It is my own weight, mine, and I carry it alone. See? I can carry it! My strong legs take the trail and its thousand-foot elevation gain. I can do it. I need no rest.

It is an illusion, and I fall for it again: self-sufficiency. Anxiety hovers close by, ready to swoop down on me. I am now a clear and easy target, having marked myself with pride.

But the deadly talons never reach me. God’s Word has come between.

So, humble yourselves under God’s strong hand, and in his own good time he will lift you up. You can throw the whole weight of your anxieties upon him, for you are his personal concern.
– 1 Peter 5:6-7 (Phillips)

Father, I don’t want to hoard my worries from You. Protect me from thinking that I operate on my own strength. I recognize that without You I can do nothing. Teach me (again) humility, which is an anti-worry shield. Show me how to shed pride and transfer the weight from my shoulders to Yours. I want to labor for You, but only by taking the yoke of Jesus. With this yoke upon me, may I learn from You and find rest.

When we humble ourselves each morning by casting all our cares on the Lord, we will start the day free of care. The humble are genuinely care free.

I’ve discovered how true that is about myself and my soul. Where there’s worry, where there’s anxiousness, pride is at the root of it. When I am experiencing anxiety, the root issue is that I’m trying to be self-sufficient. I’m acting independent of God.

C.J. Mahaney, in Humility: True Greatness

(We just went backpacking, so I’m remembering this (originally posted 9/17/2009).)

## Brief 1
What elevation gain does the devotional passage say the trail has?

Saved data entries:
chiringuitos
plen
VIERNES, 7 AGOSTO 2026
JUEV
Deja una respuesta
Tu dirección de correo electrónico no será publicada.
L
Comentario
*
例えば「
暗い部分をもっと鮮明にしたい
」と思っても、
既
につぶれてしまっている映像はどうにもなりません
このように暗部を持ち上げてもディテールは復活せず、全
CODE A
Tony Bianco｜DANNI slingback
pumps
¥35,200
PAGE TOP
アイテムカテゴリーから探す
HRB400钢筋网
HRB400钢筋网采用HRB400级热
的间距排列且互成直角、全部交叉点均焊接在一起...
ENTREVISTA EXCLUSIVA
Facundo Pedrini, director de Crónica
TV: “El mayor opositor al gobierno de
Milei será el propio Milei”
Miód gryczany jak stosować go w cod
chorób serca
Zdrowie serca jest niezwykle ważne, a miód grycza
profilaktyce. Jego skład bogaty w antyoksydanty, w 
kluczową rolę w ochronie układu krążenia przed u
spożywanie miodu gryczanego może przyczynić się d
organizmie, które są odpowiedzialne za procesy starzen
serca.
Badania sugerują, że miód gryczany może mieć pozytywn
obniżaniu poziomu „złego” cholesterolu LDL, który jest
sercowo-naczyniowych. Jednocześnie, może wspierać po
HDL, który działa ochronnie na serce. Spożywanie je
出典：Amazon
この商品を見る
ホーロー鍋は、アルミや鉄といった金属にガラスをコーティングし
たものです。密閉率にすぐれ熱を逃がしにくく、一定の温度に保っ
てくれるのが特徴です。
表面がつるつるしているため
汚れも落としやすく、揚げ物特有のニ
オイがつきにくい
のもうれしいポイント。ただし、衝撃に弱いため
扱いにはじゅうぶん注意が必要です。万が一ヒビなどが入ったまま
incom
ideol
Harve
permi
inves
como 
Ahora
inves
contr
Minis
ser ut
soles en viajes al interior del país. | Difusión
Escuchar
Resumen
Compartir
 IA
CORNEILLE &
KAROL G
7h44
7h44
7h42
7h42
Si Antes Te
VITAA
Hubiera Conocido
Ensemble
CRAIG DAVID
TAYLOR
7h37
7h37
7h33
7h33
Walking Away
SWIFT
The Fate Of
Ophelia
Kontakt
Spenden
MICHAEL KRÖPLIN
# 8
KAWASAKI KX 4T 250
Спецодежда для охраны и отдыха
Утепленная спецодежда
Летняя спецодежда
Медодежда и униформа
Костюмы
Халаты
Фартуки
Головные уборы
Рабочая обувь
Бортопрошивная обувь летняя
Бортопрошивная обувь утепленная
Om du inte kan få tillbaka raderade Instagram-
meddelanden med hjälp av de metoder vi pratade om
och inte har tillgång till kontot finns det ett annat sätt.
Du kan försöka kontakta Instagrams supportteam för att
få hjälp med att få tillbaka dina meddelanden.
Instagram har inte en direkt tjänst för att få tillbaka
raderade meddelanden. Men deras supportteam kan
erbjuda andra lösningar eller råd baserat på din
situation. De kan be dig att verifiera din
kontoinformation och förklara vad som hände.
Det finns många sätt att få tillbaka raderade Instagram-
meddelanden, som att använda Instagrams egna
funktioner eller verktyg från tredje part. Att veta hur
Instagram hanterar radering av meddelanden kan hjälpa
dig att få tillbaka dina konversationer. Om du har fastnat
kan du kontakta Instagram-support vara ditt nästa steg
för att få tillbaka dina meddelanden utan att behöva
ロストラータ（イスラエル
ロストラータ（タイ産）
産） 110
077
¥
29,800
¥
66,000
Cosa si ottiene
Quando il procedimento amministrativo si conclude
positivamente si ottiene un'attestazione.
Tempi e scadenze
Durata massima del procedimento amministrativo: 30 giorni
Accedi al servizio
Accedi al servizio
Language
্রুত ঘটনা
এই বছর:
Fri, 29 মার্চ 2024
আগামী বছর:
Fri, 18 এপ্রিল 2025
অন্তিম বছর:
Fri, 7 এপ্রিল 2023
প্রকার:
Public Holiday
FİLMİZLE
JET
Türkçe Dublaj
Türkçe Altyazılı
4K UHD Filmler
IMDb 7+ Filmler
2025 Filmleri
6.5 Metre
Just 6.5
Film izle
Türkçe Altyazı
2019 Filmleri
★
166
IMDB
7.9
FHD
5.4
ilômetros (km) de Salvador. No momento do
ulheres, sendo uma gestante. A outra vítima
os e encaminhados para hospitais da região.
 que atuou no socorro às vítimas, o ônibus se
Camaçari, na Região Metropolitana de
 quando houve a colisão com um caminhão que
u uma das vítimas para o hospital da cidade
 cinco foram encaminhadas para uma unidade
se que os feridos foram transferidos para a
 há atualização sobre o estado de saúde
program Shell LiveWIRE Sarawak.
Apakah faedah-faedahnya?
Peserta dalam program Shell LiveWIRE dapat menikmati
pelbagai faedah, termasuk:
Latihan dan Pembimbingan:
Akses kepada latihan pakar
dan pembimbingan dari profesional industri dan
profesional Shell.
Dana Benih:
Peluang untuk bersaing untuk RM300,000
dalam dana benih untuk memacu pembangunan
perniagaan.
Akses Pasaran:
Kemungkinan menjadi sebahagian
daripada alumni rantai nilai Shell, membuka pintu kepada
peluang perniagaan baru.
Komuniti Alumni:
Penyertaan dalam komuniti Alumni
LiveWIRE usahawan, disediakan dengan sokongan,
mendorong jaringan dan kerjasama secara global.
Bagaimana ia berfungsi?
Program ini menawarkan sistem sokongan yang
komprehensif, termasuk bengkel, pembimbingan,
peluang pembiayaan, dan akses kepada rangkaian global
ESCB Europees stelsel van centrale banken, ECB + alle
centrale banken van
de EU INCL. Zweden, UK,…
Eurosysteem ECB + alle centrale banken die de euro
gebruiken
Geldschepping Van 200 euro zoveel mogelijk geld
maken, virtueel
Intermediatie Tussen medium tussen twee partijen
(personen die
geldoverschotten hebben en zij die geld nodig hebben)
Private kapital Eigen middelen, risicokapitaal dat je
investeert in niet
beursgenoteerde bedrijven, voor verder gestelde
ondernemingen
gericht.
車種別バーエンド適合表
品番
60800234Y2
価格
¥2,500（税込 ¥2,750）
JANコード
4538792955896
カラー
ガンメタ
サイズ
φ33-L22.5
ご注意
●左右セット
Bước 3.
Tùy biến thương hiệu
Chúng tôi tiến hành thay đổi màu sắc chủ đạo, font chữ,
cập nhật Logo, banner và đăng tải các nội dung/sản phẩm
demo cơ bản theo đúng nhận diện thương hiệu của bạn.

## Brief 2
Copy the listing starting at its first line and ending at the line containing "HRB400钢筋网采用HRB400级热", swapping "pumps" for "heels" and leaving everything else unchanged.

## Written reply 1
A thousand-foot elevation gain.

## Written reply 2
chiringuitos
plen
VIERNES, 7 AGOSTO 2026
JUEV
Deja una respuesta
Tu dirección de correo electrónico no será publicada.
L
Comentario
*
例えば「
暗い部分をもっと鮮明にしたい
」と思っても、
既
につぶれてしまっている映像はどうにもなりません
このように暗部を持ち上げてもディテールは復活せず、全
CODE A
Tony Bianco｜DANNI slingback
heels
¥35,200
PAGE TOP
アイテムカテゴリーから探す
HRB400钢筋网
HRB400钢筋网采用HRB400级热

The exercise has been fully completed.